**Records supplied:**
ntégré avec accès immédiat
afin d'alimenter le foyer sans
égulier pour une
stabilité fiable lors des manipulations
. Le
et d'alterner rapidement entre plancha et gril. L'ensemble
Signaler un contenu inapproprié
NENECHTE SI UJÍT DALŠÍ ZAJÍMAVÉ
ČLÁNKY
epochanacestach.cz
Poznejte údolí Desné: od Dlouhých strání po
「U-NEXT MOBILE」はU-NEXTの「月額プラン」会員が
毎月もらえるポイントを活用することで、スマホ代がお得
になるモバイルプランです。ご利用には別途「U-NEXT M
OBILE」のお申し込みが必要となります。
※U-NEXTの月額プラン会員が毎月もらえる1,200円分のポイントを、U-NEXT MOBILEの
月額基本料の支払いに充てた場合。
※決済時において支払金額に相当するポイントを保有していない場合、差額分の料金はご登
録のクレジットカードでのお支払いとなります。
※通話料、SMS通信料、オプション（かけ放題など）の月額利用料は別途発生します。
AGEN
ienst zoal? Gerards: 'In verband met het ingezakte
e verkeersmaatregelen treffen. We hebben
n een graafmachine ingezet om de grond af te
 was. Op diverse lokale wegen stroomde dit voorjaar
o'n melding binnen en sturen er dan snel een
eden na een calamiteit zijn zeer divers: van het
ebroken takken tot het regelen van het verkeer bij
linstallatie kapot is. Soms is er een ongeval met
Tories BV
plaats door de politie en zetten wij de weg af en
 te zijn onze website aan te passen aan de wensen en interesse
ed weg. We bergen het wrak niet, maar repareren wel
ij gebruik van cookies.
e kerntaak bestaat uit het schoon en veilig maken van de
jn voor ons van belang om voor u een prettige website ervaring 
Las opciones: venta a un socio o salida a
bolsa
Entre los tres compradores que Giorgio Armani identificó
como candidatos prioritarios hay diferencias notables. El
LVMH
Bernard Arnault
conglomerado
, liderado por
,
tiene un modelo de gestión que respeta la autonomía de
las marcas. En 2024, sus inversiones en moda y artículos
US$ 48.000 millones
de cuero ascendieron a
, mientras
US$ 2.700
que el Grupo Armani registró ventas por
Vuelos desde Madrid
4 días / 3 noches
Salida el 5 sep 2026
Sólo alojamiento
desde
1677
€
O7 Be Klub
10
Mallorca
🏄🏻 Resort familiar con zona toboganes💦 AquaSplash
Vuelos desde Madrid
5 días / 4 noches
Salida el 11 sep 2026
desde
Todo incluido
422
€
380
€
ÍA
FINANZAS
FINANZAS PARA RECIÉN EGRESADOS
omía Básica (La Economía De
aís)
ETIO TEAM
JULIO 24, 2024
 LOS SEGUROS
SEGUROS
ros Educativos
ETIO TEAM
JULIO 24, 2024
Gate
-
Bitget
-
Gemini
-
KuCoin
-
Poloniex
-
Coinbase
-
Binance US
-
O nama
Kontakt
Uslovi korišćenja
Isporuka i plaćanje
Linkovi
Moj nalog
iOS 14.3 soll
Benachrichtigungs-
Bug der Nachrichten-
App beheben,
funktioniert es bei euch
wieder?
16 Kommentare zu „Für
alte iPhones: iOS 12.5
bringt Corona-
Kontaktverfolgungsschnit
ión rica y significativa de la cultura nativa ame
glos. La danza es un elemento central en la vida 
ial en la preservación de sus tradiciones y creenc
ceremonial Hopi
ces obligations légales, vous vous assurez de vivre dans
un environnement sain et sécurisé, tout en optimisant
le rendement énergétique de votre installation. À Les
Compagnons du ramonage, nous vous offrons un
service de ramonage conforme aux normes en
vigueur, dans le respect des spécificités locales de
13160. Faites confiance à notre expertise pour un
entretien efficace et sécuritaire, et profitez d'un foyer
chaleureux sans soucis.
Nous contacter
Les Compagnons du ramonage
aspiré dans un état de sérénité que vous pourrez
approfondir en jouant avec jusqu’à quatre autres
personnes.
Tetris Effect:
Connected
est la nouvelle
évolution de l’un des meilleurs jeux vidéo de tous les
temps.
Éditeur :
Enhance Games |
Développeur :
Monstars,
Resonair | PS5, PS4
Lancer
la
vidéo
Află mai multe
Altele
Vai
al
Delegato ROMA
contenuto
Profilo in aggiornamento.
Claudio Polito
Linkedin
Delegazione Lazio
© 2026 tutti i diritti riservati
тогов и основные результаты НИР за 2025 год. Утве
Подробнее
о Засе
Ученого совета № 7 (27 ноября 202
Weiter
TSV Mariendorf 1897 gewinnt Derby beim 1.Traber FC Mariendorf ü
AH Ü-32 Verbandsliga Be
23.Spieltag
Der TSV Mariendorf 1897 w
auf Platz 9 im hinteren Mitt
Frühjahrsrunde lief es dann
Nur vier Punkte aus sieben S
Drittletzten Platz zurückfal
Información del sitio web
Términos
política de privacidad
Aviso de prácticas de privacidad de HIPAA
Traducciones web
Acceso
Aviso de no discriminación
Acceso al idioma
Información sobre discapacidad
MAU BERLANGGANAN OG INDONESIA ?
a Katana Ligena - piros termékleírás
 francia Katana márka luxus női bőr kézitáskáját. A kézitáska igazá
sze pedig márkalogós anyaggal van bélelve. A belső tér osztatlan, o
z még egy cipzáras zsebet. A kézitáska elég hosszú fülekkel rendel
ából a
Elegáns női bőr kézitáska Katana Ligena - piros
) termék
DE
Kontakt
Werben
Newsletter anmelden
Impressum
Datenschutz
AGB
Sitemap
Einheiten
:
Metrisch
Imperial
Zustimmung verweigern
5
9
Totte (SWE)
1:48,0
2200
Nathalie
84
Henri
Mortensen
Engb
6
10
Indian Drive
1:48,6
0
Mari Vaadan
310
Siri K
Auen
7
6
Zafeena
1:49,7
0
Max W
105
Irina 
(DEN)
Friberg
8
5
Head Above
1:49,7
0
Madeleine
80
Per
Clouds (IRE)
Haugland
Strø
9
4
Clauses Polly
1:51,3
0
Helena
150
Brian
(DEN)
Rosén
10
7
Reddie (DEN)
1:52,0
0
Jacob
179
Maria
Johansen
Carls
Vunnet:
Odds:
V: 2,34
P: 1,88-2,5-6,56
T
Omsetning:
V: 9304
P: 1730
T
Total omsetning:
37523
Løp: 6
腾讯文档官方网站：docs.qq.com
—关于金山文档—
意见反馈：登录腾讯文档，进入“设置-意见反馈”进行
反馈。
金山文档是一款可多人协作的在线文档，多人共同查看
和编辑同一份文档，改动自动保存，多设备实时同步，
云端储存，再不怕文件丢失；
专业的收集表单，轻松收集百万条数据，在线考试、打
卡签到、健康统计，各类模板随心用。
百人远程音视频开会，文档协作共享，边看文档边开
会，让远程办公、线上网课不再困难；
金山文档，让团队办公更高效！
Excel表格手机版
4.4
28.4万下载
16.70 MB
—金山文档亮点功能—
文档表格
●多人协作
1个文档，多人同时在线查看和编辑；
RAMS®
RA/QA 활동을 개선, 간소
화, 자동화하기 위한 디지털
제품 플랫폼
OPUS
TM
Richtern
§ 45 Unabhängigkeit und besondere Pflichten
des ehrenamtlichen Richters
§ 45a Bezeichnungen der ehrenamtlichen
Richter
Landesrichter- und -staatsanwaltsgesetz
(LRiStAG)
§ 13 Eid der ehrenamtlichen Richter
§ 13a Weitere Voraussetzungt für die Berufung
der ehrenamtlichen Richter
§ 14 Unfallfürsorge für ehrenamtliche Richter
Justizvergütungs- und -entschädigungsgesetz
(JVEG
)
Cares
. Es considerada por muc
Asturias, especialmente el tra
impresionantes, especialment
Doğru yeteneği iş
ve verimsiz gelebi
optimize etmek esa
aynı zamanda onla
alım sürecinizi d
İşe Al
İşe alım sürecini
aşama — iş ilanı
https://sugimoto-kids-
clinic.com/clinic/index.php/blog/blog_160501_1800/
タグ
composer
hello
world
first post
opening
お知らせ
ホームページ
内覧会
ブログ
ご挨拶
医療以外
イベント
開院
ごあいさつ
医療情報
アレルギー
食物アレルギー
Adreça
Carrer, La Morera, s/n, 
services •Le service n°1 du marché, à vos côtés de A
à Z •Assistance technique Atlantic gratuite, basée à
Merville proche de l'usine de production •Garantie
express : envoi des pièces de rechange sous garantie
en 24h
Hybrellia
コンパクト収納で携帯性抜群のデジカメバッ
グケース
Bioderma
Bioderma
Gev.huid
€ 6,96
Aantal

**Activity:** Can you rewrite the material, from its first line through the line containing "録のクレジットカードでのお支払いとなります。", as a Markdown table with the columns Row and Line, numbering each line and leaving out any blank lines?

**Result of the task:**
| Row | Line |
|---|---|
| 1 | ntégré avec accès immédiat |
| 2 | afin d'alimenter le foyer sans |
| 3 | égulier pour une |
| 4 | stabilité fiable lors des manipulations |
| 5 | . Le |
| 6 | et d'alterner rapidement entre plancha et gril. L'ensemble |
| 7 | Signaler un contenu inapproprié |
| 8 | NENECHTE SI UJÍT DALŠÍ ZAJÍMAVÉ |
| 9 | ČLÁNKY |
| 10 | epochanacestach.cz |
| 11 | Poznejte údolí Desné: od Dlouhých strání po |
| 12 | 「U-NEXT MOBILE」はU-NEXTの「月額プラン」会員が |
| 13 | 毎月もらえるポイントを活用することで、スマホ代がお得 |
| 14 | になるモバイルプランです。ご利用には別途「U-NEXT M |
| 15 | OBILE」のお申し込みが必要となります。 |
| 16 | ※U-NEXTの月額プラン会員が毎月もらえる1,200円分のポイントを、U-NEXT MOBILEの |
| 17 | 月額基本料の支払いに充てた場合。 |
| 18 | ※決済時において支払金額に相当するポイントを保有していない場合、差額分の料金はご登 |
| 19 | 録のクレジットカードでのお支払いとなります。 |